Material for the task:
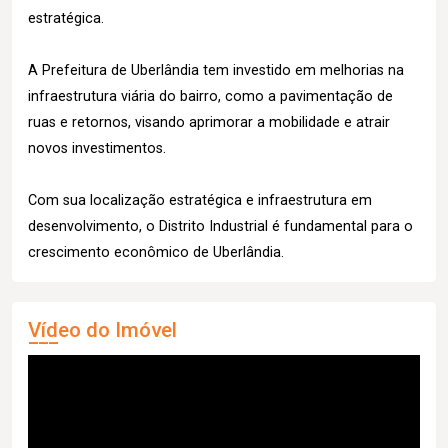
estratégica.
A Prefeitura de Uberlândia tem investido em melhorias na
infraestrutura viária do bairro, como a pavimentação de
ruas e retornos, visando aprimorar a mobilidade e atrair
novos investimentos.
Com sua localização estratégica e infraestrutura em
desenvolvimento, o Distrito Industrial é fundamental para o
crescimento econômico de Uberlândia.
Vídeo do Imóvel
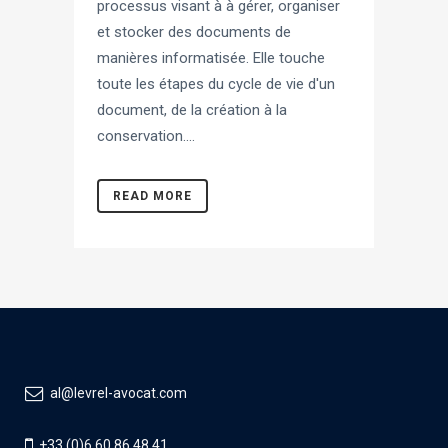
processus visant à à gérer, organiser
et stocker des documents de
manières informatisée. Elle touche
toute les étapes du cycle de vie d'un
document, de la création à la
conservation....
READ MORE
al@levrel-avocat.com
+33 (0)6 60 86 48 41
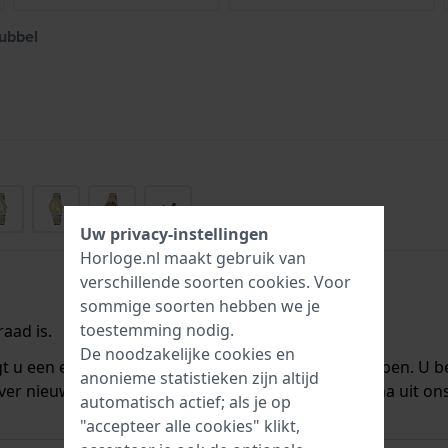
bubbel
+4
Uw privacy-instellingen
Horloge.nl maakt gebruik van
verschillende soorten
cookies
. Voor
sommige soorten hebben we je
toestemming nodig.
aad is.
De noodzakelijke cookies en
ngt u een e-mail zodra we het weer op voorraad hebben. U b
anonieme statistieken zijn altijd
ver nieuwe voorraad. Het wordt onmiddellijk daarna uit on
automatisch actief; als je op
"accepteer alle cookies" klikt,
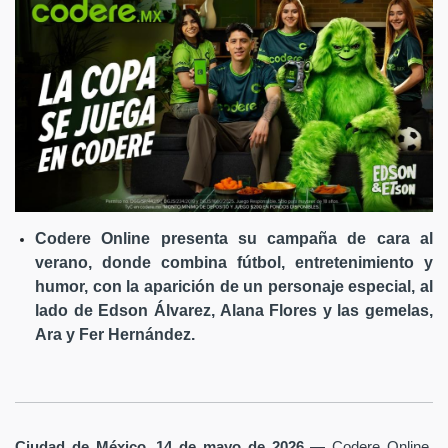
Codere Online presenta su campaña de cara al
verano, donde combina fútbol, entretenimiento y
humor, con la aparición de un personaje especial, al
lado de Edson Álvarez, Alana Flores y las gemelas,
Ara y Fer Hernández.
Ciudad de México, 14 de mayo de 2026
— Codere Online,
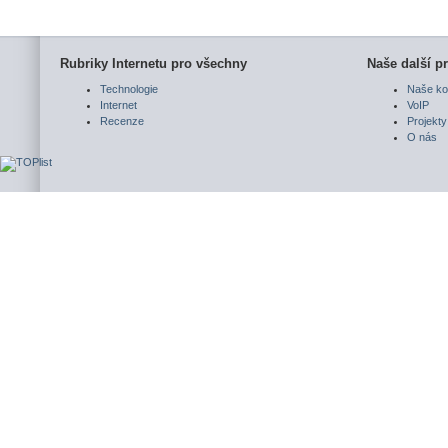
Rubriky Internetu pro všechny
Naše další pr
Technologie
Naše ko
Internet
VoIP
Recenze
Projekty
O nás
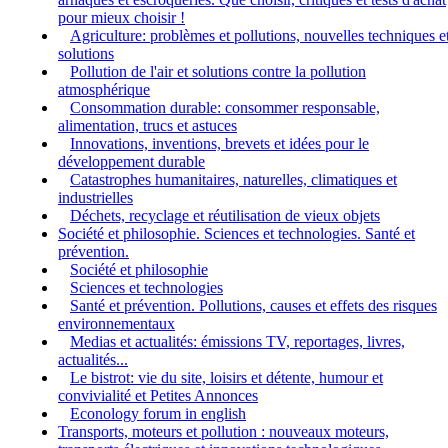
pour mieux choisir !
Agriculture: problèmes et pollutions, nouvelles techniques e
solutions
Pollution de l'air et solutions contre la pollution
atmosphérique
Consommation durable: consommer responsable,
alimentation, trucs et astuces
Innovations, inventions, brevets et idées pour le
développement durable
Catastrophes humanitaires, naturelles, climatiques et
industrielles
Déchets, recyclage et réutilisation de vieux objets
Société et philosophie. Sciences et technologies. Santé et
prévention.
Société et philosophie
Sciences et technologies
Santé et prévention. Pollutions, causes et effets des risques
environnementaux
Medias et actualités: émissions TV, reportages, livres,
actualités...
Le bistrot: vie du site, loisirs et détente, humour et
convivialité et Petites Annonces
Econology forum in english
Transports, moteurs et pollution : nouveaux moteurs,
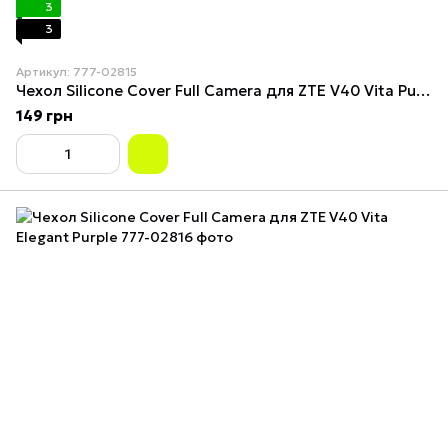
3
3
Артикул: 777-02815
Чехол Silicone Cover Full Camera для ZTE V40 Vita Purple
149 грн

What the exercise asks: Turn the text under every picture in the listing into one numbered list with a line on each number, skipping blank lines. Leave the pictures out of your answer.

Your response:
1. estratégica.
2. A Prefeitura de Uberlândia tem investido em melhorias na
3. infraestrutura viária do bairro, como a pavimentação de
4. ruas e retornos, visando aprimorar a mobilidade e atrair
5. novos investimentos.
6. Com sua localização estratégica e infraestrutura em
7. desenvolvimento, o Distrito Industrial é fundamental para o
8. crescimento econômico de Uberlândia.
9. Vídeo do Imóvel
10. processus visant à à gérer, organiser
11. et stocker des documents de
12. manières informatisée. Elle touche
13. toute les étapes du cycle de vie d'un
14. document, de la création à la
15. conservation....
16. READ MORE
17. al@levrel-avocat.com
18. +33 (0)6 60 86 48 41
19. bubbel
20. +4
21. Uw privacy-instellingen
22. Horloge.nl maakt gebruik van
23. verschillende soorten
24. cookies
25. . Voor
26. sommige soorten hebben we je
27. toestemming nodig.
28. aad is.
29. De noodzakelijke cookies en
30. ngt u een e-mail zodra we het weer op voorraad hebben. U b
31. anonieme statistieken zijn altijd
32. ver nieuwe voorraad. Het wordt onmiddellijk daarna uit on
33. automatisch actief; als je op
34. "accepteer alle cookies" klikt,
35. Codere Online presenta su campaña de cara al
36. verano, donde combina fútbol, entretenimiento y
37. humor, con la aparición de un personaje especial, al
38. lado de Edson Álvarez, Alana Flores y las gemelas,
39. Ara y Fer Hernández.
40. Ciudad de México, 14 de mayo de 2026
41. — Codere Online,
42. Rubriky Internetu pro všechny
43. Naše další pr
44. Technologie
45. Naše ko
46. Internet
47. VoIP
48. Recenze
49. Projekty
50. O nás
51. pour mieux choisir !
52. Agriculture: problèmes et pollutions, nouvelles techniques e
53. solutions
54. Pollution de l'air et solutions contre la pollution
55. atmosphérique
56. Consommation durable: consommer responsable,
57. alimentation, trucs et astuces
58. Innovations, inventions, brevets et idées pour le
59. développement durable
60. Catastrophes humanitaires, naturelles, climatiques et
61. industrielles
62. Déchets, recyclage et réutilisation de vieux objets
63. Société et philosophie. Sciences et technologies. Santé et
64. prévention.
65. Société et philosophie
66. Sciences et technologies
67. Santé et prévention. Pollutions, causes et effets des risques
68. environnementaux
69. Medias et actualités: émissions TV, reportages, livres,
70. actualités...
71. Le bistrot: vie du site, loisirs et détente, humour et
72. convivialité et Petites Annonces
73. Econology forum in english
74. Transports, moteurs et pollution : nouveaux moteurs,
75. 3
76. 3
77. Артикул: 777-02815
78. Чехол Silicone Cover Full Camera для ZTE V40 Vita Purple
79. 149 грн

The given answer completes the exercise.